The Weekly Standard attempts to redefine the term “protest”:
They’re not protests. They’re suicide-riots.
On Monday President Donald Trump fulfilled his campaign promise to move the United States embassy in Israel to the country’s capital, Jerusalem. As usual, the American and European media’s coverage interpreted the event in the worst possible light for the nation of Israel. One learns very little from our mainstream news sources about what the move may mean for the nations primarily concerned—Israel and the United States—but a great deal about the Palestinian “protests” happening along Israel’s southern border with Gaza: Headlines in the New York Times and Washington Post proclaimed (misleadingly) “Israel Kills Dozens and Wounds 1700 at Gaza Border” and “Over 50 Killed in Gaza Protests as U.S. Opens Embassy in Jerusalem.”
We put the word “protests” in quotation marks advisedly. In ordinary English usage, a protest is a collective action or gesture meant to bring pressure on a government or corporate entity. The Gaza “protests” are meant to bring pressure on Israel, but they’re intended mainly to kill and maim both Israelis and the Palestinian “protesters” themselves.

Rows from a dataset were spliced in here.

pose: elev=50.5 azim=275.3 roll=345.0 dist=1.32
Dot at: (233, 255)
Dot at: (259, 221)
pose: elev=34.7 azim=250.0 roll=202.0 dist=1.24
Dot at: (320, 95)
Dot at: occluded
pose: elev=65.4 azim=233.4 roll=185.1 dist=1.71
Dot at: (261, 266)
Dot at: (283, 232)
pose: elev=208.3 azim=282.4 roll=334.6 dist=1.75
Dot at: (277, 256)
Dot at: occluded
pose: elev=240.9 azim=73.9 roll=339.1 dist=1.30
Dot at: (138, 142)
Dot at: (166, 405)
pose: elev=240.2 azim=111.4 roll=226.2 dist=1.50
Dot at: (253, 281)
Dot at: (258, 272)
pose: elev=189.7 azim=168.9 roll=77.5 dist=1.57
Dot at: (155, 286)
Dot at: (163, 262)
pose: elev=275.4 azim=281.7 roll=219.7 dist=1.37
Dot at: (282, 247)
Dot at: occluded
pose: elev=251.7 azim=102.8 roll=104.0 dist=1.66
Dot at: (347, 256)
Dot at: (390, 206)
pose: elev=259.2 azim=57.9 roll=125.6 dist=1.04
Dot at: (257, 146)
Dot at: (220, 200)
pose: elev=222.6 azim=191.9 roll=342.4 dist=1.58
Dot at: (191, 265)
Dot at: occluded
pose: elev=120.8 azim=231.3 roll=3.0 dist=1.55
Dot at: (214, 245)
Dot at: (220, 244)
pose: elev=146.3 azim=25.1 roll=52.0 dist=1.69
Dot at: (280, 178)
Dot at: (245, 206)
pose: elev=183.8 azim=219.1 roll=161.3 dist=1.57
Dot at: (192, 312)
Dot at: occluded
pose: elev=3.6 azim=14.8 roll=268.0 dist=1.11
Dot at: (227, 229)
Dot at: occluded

These demonstrations would be better described as suicide-riots. For nearly two months, Hamas and other militant factions have been encouraging young Palestinian men to storm the fence separating Gaza from Israel. The rioters cut holes in the fence, charge Israeli guards with crude weapons like axes, and lob fire bombs over the wall in attempts to set Israeli fields on fire. Hamas has pledged to massacre those on the other side of the fence, and these riots are expressions of that intention. Israeli defense forces are obliged to respond with force. An axe-clutching Palestinian insanely charging into Israeli territory isn’t a “protester” but a combatant and a terrorist. The fact that he doesn’t expect to prevail against the might of the Israel Defense Forces—he is in essence on a suicide mission—doesn’t somehow oblige Israeli soldiers not to use force to stop him. The Israelis have no choice but to fire back, and they do, often with deadly results.
If the Gaza protests are intended mainly to kill and maim Israelis, they are making an incredibly ineffective job of it, given the lack of Israeli casualties. On the other hand, these “suicide-riots” are proving to be very effective at bringing political pressure on the Israeli government from a broad global spectrum.
The Turks have expelled the Israeli ambassador. China has expressed serious concern. Russia has condemned the “indiscriminate” nature of the thousands of shootings. The UK government has urged restraint. These protests may be suicidal, but they are absolutely and without question protests, and to the extent their objective is to put international pressure on the Israeli government, they are successful.